AP2IX-9 (Chapter 2) has a unique transient expression profile restricted to early bradyzoite differentiation, and absent form both the tachyzoite and terminal tissue cyst. Disruption of the AP2IX-9 locus resulted in increased tissue cyst formation in vitro while conditional overexpression of AP2IX-9 significantly reduced tissue cyst formation, indicating AP2IX-9 operates as a repressor of bradyzoite development. Consistent with a role as a repressor, AP2IX-9 specifically inhibited the expression of bradyzoite mRNAs including BAG1, B-NTPase and LDH2, common markers for bradyzoite development. Two other ApiAP2s, AP2Ib-1 and AP2IV-3 have similar expression profiles as AP2IX-9 and are candidates for expanding our understanding of this repressor mechanisms regulating development.

A number of mRNAs encoding ApiAP2 proteins are dynamically regulated during the tachyzoite cell cycle that also show unique profiles during bradyzoite development. AP2IV-4 (Chapter 3) and AP2VI-1 (Chapter 4) represent two of several cell cycle AP2s whose expression is associated with specific S-phase and mitotic transitions but illustrate divergent roles in regulating growth and development. The expression of AP2IV-4 is exclusive to the tachyzoite stage of development and peak expression coincides with mitosis of the cell cycle. Interestingly, deletion of AP2IV-4 results in the up-regulation of tissue cyst wall and bradyzoite surface antigens in the tachyzoite. The mis-expression of bradyzoite proteins in the tachyzoite indicate AP2IV-4, much like AP2IX-9, is stage specific transcriptional repressor active only late in the tachyzoite cell cycle, likely promoting continued replication of the tachyzoite stage.

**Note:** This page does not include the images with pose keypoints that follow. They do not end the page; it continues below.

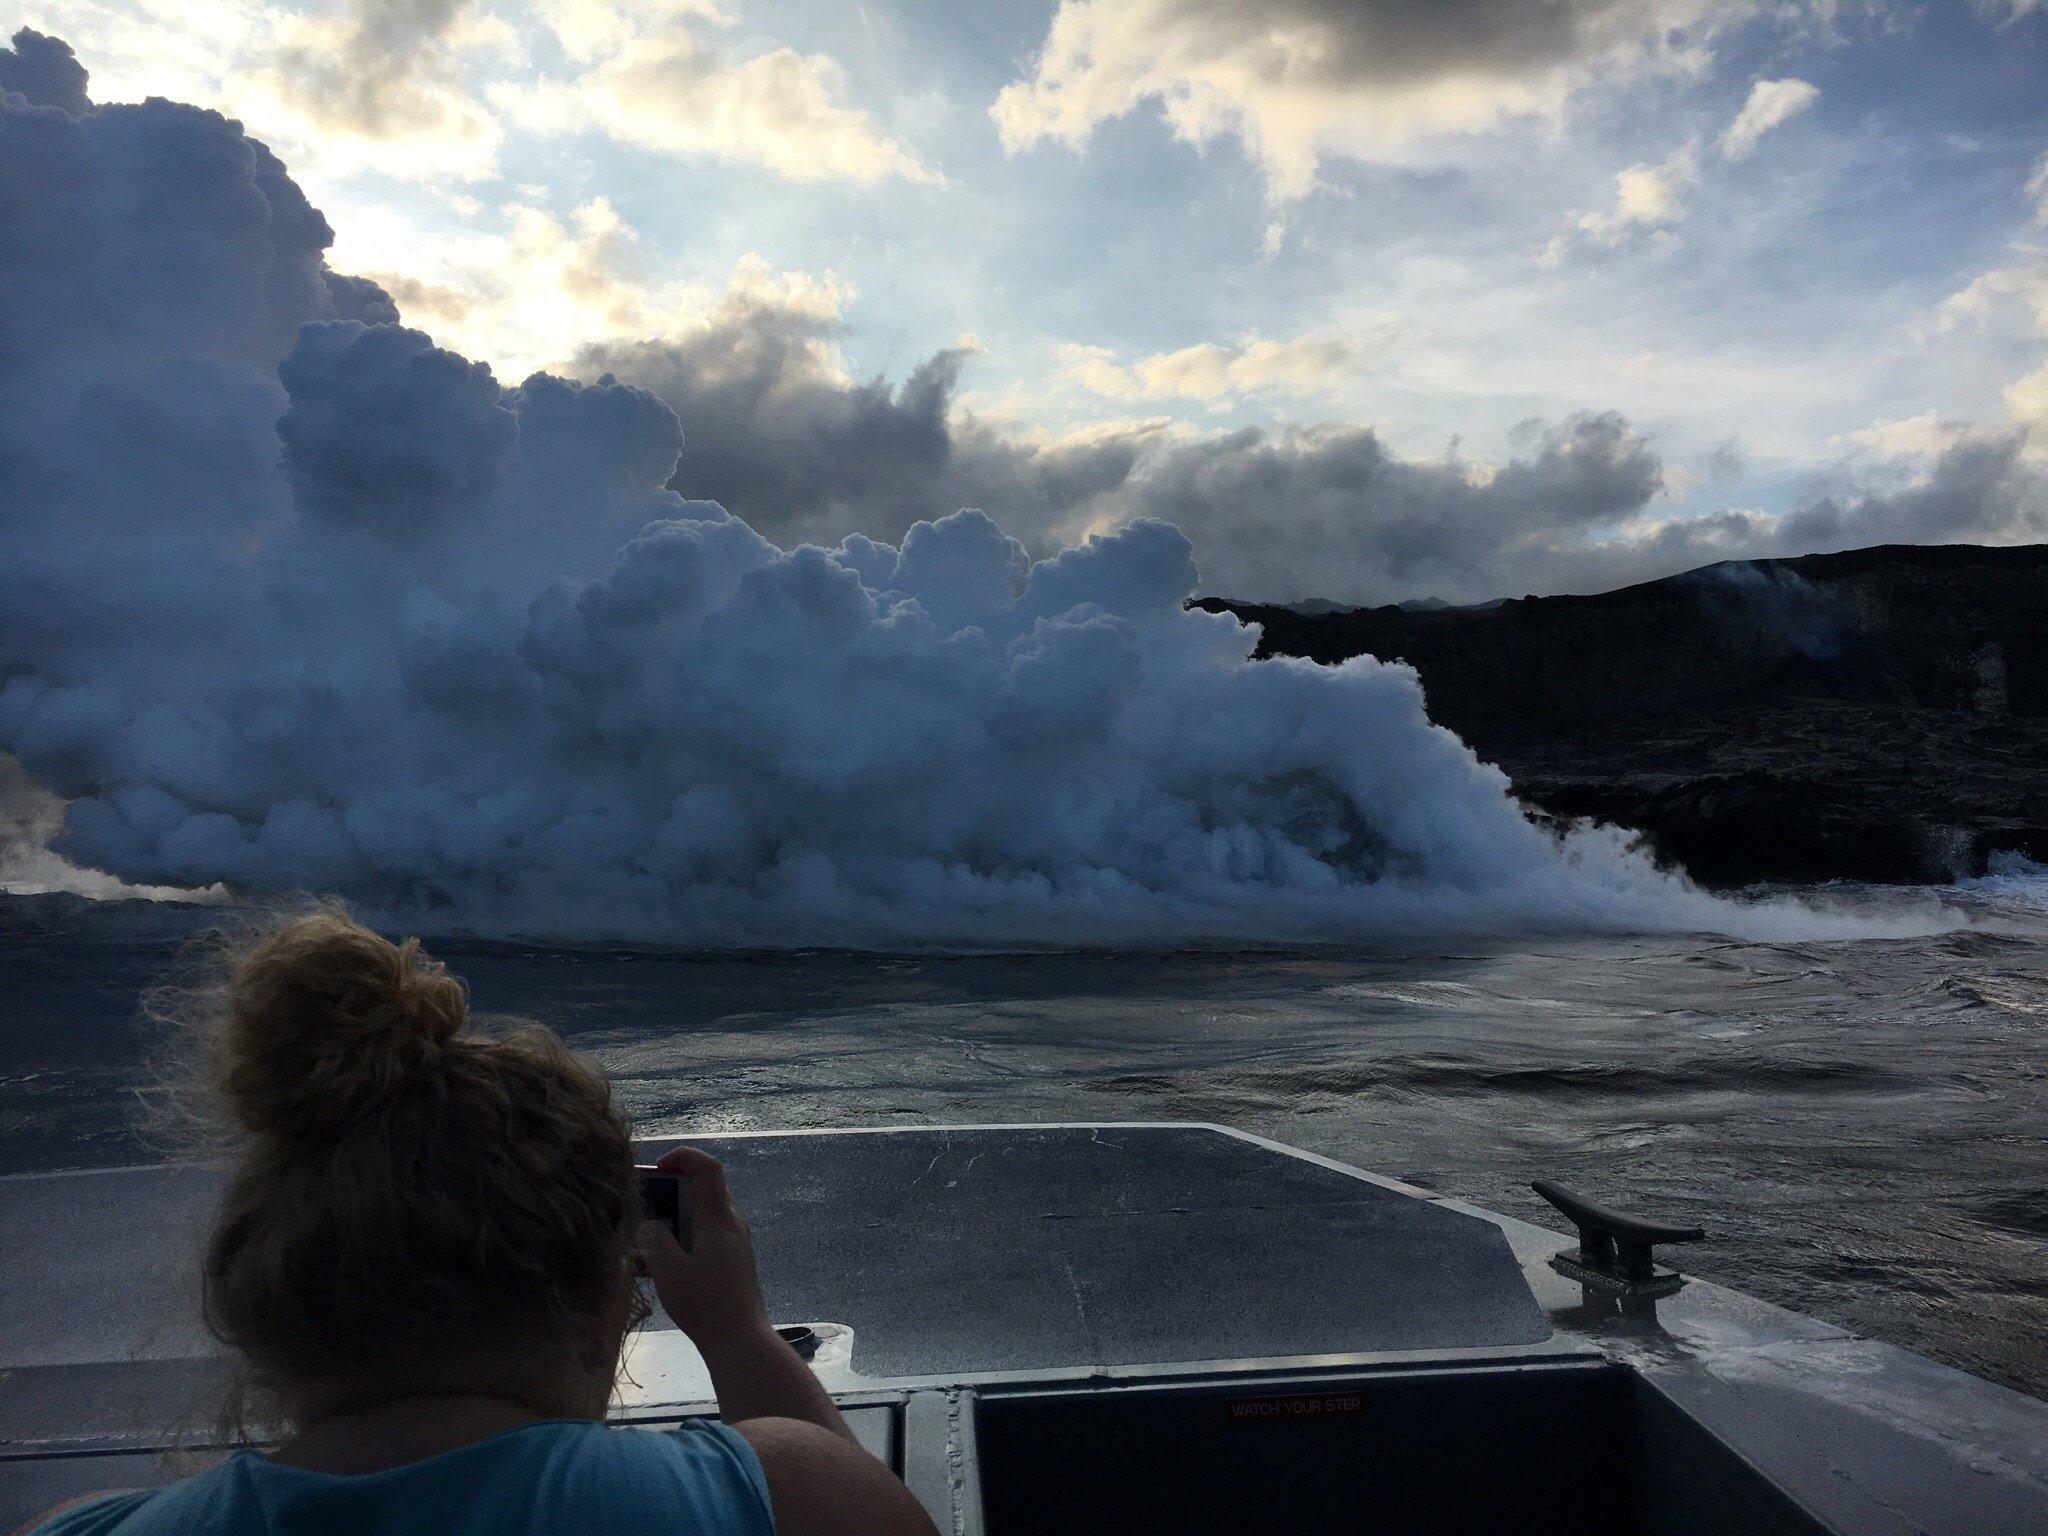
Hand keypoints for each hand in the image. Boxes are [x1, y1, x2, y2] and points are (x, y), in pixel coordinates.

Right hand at [635, 1146, 772, 1350]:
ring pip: (702, 1215)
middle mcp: (731, 1224)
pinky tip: (664, 1265)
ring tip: (647, 1240)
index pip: (708, 1168)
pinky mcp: (732, 1262)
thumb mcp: (670, 1271)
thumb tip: (650, 1225)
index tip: (657, 1170)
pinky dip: (684, 1238)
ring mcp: (734, 1243)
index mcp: (719, 1218)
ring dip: (674, 1219)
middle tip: (643, 1210)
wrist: (741, 1341)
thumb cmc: (706, 1304)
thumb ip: (654, 1240)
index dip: (683, 1157)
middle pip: (703, 1190)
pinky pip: (705, 1236)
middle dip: (670, 1192)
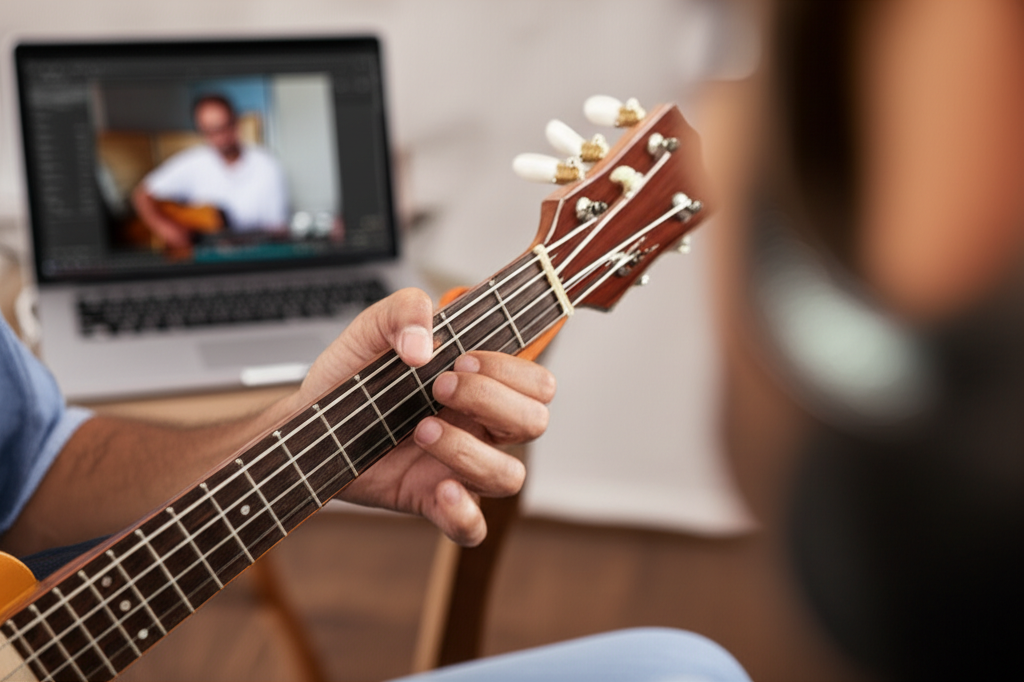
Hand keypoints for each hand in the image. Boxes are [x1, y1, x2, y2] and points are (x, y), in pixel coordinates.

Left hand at [297, 288, 555, 545]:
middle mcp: (480, 426)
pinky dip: (464, 513)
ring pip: (508, 476)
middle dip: (491, 400)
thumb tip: (425, 345)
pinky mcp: (432, 501)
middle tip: (439, 387)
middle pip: (534, 423)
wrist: (308, 419)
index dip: (511, 370)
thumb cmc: (350, 375)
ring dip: (470, 451)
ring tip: (422, 430)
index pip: (537, 383)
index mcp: (481, 384)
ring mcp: (460, 467)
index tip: (462, 358)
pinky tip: (438, 488)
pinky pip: (472, 527)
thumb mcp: (372, 329)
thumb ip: (404, 310)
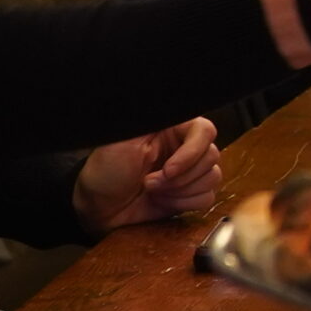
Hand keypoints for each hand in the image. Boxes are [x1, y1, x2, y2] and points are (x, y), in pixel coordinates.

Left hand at [72, 118, 221, 235]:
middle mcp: (184, 147)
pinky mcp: (189, 194)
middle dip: (180, 177)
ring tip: (153, 191)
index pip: (205, 131)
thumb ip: (151, 123)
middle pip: (211, 156)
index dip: (191, 152)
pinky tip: (162, 201)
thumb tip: (170, 102)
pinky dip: (184, 203)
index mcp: (171, 129)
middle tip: (150, 183)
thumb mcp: (123, 141)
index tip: (169, 169)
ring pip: (212, 178)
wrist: (99, 208)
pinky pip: (206, 198)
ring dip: (180, 191)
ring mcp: (188, 172)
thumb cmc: (105, 172)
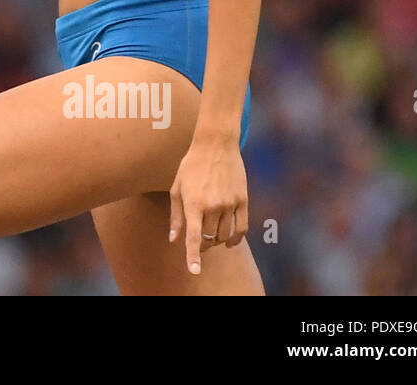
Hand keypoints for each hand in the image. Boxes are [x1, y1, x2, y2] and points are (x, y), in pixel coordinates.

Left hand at [168, 133, 248, 274]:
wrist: (216, 145)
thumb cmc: (191, 166)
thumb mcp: (176, 188)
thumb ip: (176, 216)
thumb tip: (174, 239)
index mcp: (193, 203)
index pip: (193, 236)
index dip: (193, 256)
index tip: (194, 270)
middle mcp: (212, 206)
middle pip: (209, 238)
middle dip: (203, 244)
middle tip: (198, 240)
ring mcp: (229, 203)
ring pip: (225, 235)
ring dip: (217, 241)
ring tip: (211, 235)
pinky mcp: (243, 200)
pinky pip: (242, 228)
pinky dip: (236, 239)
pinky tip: (230, 241)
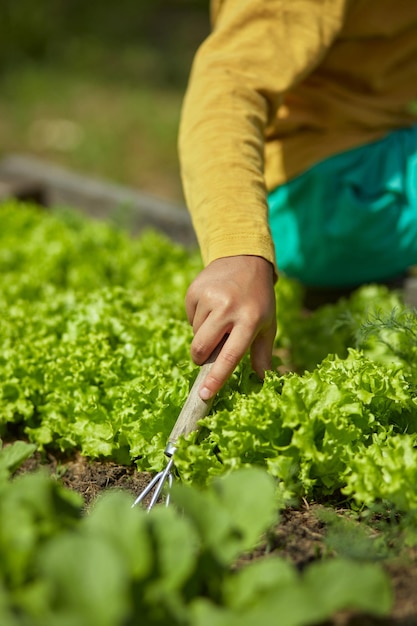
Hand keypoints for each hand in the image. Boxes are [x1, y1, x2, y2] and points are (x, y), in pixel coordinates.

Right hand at [185, 255, 276, 399]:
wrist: (243, 259)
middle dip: (201, 357)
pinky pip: (189, 318)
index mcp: (249, 320)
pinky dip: (198, 319)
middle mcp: (228, 308)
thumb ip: (262, 354)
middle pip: (202, 348)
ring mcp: (209, 298)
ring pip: (195, 334)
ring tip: (220, 318)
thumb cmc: (258, 299)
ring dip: (204, 334)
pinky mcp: (194, 291)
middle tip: (210, 351)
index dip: (216, 378)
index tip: (204, 394)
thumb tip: (264, 381)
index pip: (230, 356)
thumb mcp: (267, 324)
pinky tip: (211, 306)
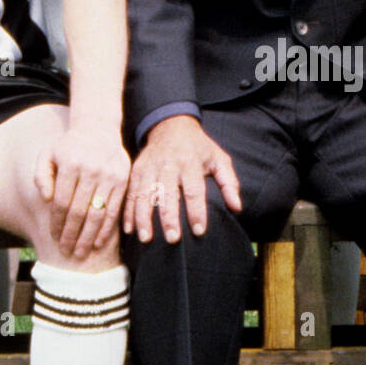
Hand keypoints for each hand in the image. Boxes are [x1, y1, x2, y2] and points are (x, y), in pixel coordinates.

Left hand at [34, 121, 129, 258]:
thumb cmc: (69, 146)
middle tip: (66, 252)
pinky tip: (98, 243)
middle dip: (72, 235)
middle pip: (79, 211)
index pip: (62, 201)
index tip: (54, 237)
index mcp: (71, 163)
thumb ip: (41, 176)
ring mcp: (110, 176)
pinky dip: (106, 229)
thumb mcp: (48, 154)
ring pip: (97, 214)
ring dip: (88, 237)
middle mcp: (92, 170)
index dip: (57, 222)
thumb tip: (46, 199)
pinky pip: (114, 210)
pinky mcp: (123, 181)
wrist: (98, 130)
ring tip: (80, 253)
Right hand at [122, 115, 241, 243]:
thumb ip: (229, 183)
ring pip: (144, 194)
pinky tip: (129, 230)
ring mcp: (149, 167)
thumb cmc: (199, 147)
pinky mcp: (136, 170)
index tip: (199, 231)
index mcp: (190, 162)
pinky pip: (130, 193)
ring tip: (146, 239)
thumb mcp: (218, 159)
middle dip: (168, 218)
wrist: (171, 125)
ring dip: (143, 218)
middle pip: (167, 193)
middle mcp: (168, 165)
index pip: (194, 190)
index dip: (197, 211)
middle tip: (172, 239)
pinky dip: (128, 212)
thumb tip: (237, 207)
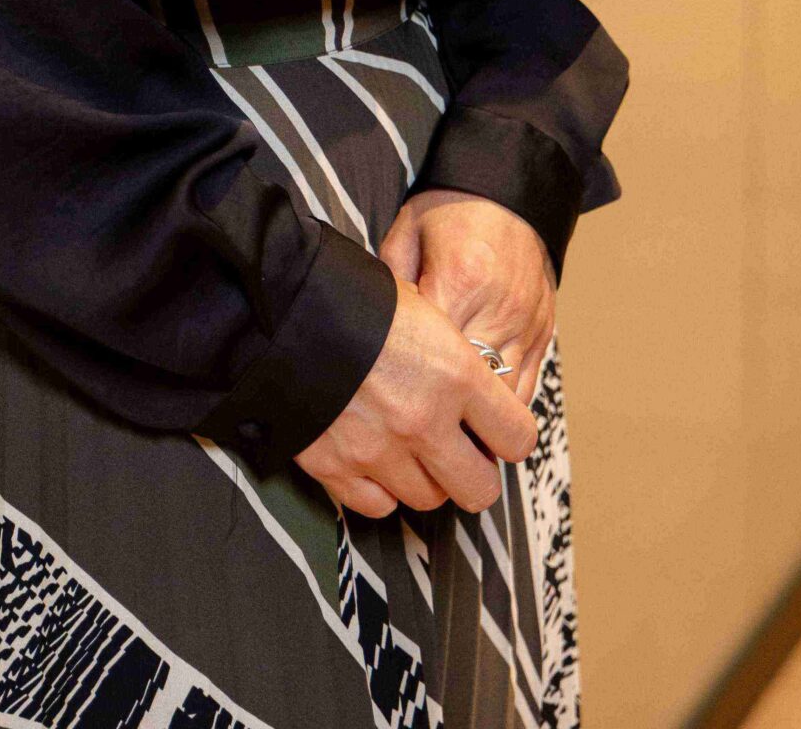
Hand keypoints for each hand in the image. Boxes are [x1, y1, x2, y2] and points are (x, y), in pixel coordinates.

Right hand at [291, 275, 537, 520]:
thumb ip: (453, 354)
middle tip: (459, 453)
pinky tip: (374, 460)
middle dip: (474, 473)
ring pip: (428, 500)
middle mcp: (425, 422)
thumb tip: (475, 381)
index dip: (511, 435)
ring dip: (424, 479)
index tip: (497, 430)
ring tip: (410, 449)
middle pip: (479, 489)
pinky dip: (380, 490)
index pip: (517, 437)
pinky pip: (378, 506)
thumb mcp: (421, 305)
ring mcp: (380, 451)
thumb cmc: (354, 295)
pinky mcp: (337, 468)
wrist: (282, 307)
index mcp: (456, 375)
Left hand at [379, 188, 556, 409]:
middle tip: (411, 431)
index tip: (386, 399)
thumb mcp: (405, 235)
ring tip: (444, 436)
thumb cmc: (448, 212)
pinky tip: (477, 419)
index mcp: (460, 281)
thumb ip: (393, 287)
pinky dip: (503, 408)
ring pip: (505, 400)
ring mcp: (527, 326)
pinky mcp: (544, 334)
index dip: (409, 380)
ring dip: (477, 421)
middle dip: (442, 413)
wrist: (506, 193)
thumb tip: (376, 338)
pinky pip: (528, 388)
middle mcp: (500, 310)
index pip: (433, 354)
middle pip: (471, 387)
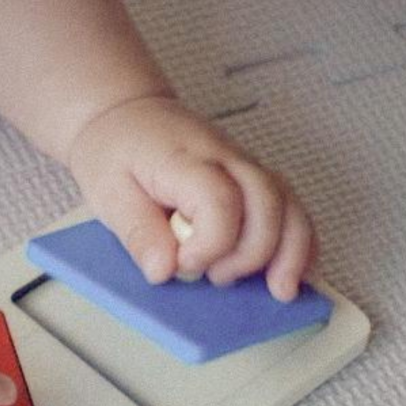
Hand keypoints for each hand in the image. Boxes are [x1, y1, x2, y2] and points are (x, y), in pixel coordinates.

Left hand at [67, 95, 316, 300]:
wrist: (125, 115)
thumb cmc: (114, 152)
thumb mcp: (108, 193)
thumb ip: (138, 233)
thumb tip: (164, 271)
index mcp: (186, 160)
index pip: (220, 201)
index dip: (210, 245)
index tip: (184, 266)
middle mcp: (227, 159)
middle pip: (267, 205)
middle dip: (250, 255)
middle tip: (215, 278)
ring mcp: (246, 167)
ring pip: (289, 206)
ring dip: (290, 253)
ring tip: (278, 289)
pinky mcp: (252, 180)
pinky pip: (289, 209)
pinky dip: (297, 242)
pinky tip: (291, 273)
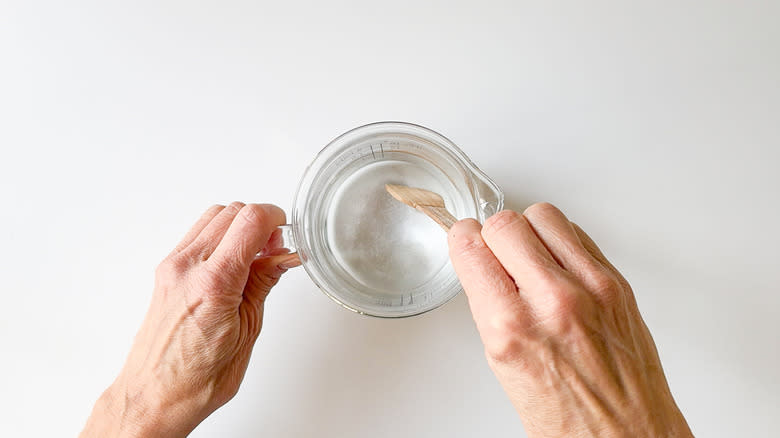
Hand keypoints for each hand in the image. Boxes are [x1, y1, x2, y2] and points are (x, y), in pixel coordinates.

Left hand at [81, 202, 299, 437]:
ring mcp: (172, 266)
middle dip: (260, 222)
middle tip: (275, 249)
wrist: (155, 396)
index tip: (287, 233)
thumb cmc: (196, 378)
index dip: (276, 218)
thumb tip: (283, 257)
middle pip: (232, 211)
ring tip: (256, 256)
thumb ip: (264, 283)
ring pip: (213, 217)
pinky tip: (234, 261)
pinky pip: (197, 234)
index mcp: (213, 283)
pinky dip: (221, 235)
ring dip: (239, 226)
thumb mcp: (247, 330)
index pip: (249, 220)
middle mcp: (187, 267)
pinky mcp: (165, 271)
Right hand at [448, 204, 691, 437]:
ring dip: (528, 229)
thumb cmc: (568, 419)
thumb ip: (492, 309)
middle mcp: (552, 301)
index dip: (463, 240)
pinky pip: (578, 233)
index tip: (465, 241)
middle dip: (492, 235)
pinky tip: (556, 262)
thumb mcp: (504, 366)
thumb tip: (482, 267)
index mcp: (511, 328)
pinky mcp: (617, 284)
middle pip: (505, 223)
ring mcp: (591, 287)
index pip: (473, 248)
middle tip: (495, 252)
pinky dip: (561, 239)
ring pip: (543, 215)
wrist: (628, 437)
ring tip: (527, 253)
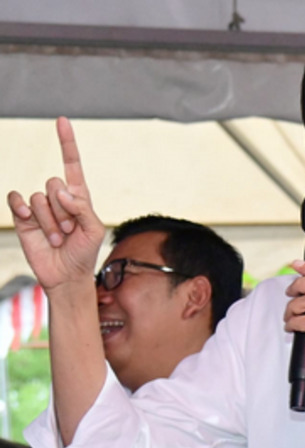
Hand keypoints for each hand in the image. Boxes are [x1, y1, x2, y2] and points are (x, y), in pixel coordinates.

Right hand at [7, 117, 106, 291]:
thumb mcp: (94, 230)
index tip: (62, 121)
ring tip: (57, 237)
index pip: (72, 164)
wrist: (66, 275)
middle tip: (69, 231)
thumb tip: (62, 191)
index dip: (66, 142)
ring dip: (50, 220)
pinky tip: (31, 223)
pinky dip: (22, 209)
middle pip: (54, 183)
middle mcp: (58, 198)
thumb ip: (82, 208)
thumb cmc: (84, 252)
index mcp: (79, 196)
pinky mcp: (23, 217)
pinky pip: (16, 200)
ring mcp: (40, 206)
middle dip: (63, 210)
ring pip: (39, 197)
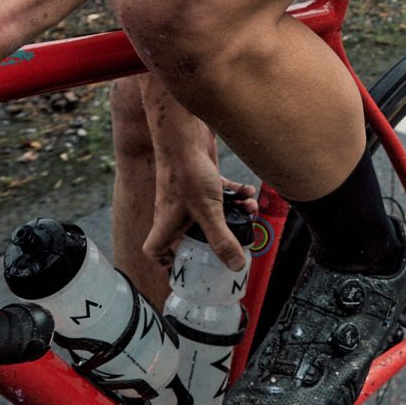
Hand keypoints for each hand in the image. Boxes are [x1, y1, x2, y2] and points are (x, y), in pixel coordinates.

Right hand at [141, 95, 254, 271]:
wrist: (185, 137)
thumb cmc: (187, 175)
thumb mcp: (209, 213)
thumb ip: (223, 240)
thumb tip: (236, 267)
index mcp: (166, 225)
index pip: (155, 251)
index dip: (167, 261)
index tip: (187, 266)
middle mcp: (175, 212)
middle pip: (193, 234)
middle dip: (219, 236)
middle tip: (236, 239)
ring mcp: (189, 197)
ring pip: (211, 213)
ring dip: (234, 213)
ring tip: (250, 210)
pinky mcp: (202, 181)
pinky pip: (220, 194)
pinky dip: (235, 193)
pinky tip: (247, 191)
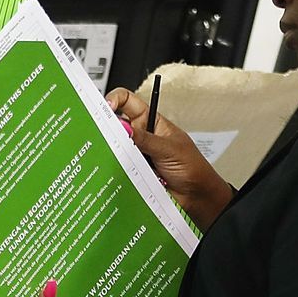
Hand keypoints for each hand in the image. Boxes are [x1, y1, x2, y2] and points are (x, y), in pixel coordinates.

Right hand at [104, 84, 234, 228]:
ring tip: (111, 155)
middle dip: (106, 126)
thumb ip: (145, 139)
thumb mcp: (169, 149)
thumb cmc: (192, 168)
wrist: (196, 197)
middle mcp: (140, 136)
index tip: (106, 107)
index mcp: (150, 122)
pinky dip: (112, 169)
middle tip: (100, 132)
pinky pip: (115, 168)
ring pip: (113, 148)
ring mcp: (134, 155)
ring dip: (111, 151)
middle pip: (115, 125)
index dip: (115, 99)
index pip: (127, 101)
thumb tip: (122, 128)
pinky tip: (112, 170)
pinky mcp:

For AP2VI-1 (Chapter 4), an S phase exclusive factor, we have verified S phase expression using an HA fusion protein at the endogenous locus, determined its DNA binding specificity by EMSA, and developed a genetic model of conditional expression based on the small molecule, Shield-1. Attempts to genetically delete this factor were successful only in laboratory adapted strains of Toxoplasma, indicating AP2VI-1 has an essential function in the bradyzoite developmental pathway. Genome-wide binding (chromatin immunoprecipitation and microarray analysis (ChIP-chip)) regions of AP2VI-1 are indistinguishable from the recently published CenH3 regions (centromere marker) and similarly fall within the H3K9me2 and H3K9me3 methylation patterns (heterochromatin markers) that mark the centromere boundaries. AP2VI-1 was also detected in mature bradyzoites from in vitro or animal tissue cysts. This dual expression profile for AP2VI-1 may suggest this factor has a unique role in chromosome maintenance or stability during developmental transitions.